Isso ajuda a explicar por que o ranking de melhores álbuns de todos os tempos da revista Rolling Stone continua tendo uma maioria esmagadora de discos dos anos 1970 (veja o gráfico abaixo) – ainda que tenham se passado 21 anos desde sua primeira publicação em 2003, e que agora haja uma variedade de gênero, idade e etnia maior entre os críticos que votam. A década de 1970 foi propícia tanto ao formato álbum quanto à ousadia.

Gráfico mostrando a votação de albuns favoritos por décadas.
(Arte/Superinteressante)

Os saudosistas do LP valorizam a experiência de ouvir discos assim do começo ao fim, sem interrupções. Os bolachões ressuscitaram como uma reação à efemeridade do streaming (hoje, 11% da receita da indústria musical vem de formatos físicos).

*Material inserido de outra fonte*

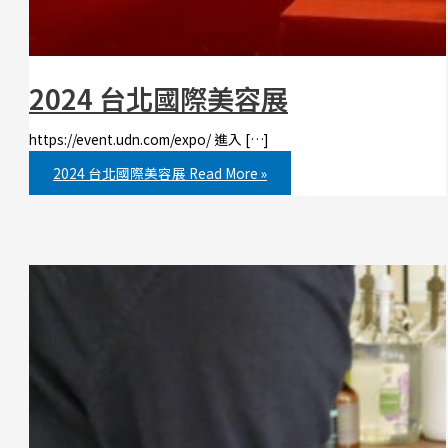
2024 台北國際美容展
https://event.udn.com/expo/ 進入 […]
2024 台北國際美容展
Read More »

“O número de plays que você dá em uma música não equivale ao seu sentimento por ela”, diz a jornalista cultural Dora Guerra, do G1. “Há músicas com que tenho muita relação afetiva, e justamente por isso não fico ouvindo o tempo todo. [O vinil] é uma forma de dizer que o que vale é a relação, não o número.”

Poderíamos passar mais seis páginas de revista enumerando outras diferenças na composição, gravação e distribuição de música dos anos 1950 até aqui – que passam até pela importância da aparência do artista desde a era MTV (nas palavras de Vassão, “antes, tinha uns caras bizarros de feios, hoje há uma exigência de ser um pedaço de carne”).

O grau em que essas diferenças importam sempre será discutível: será que os paletós dos Beatles já não eram uma exigência estética? Sempre haverá semelhanças e diferenças entre o presente e o passado, e gente construindo argumentos a partir delas.

Só não dá para discordar de uma coisa: o mundo seria triste se música tivesse parado em Chopin. Tudo que você gosta existe porque alguém fez algo diferente em algum ponto da história – e ouviu dos mais velhos que aquilo não prestava. Cada música é um retrato de sua época, filtrado pelos olhos de um compositor em um canto específico do espaço e do tempo.

Da próxima vez que você abrir o Spotify, então, não pense nele como uma bagunça de faixas esperando sua aprovação. Ele é mais próximo de um… aleph. Esse é um objeto mágico imaginado pelo escritor Jorge Luis Borges que permite ver, ao mesmo tempo, tudo que existe, existiu e existirá.

A coleção de músicas que existe no mundo é isso: uma janela ao que estava passando na cabeça de um sem-fim de compositores, de vários tempos e lugares. E uma chance de entendê-los, sem preconceitos.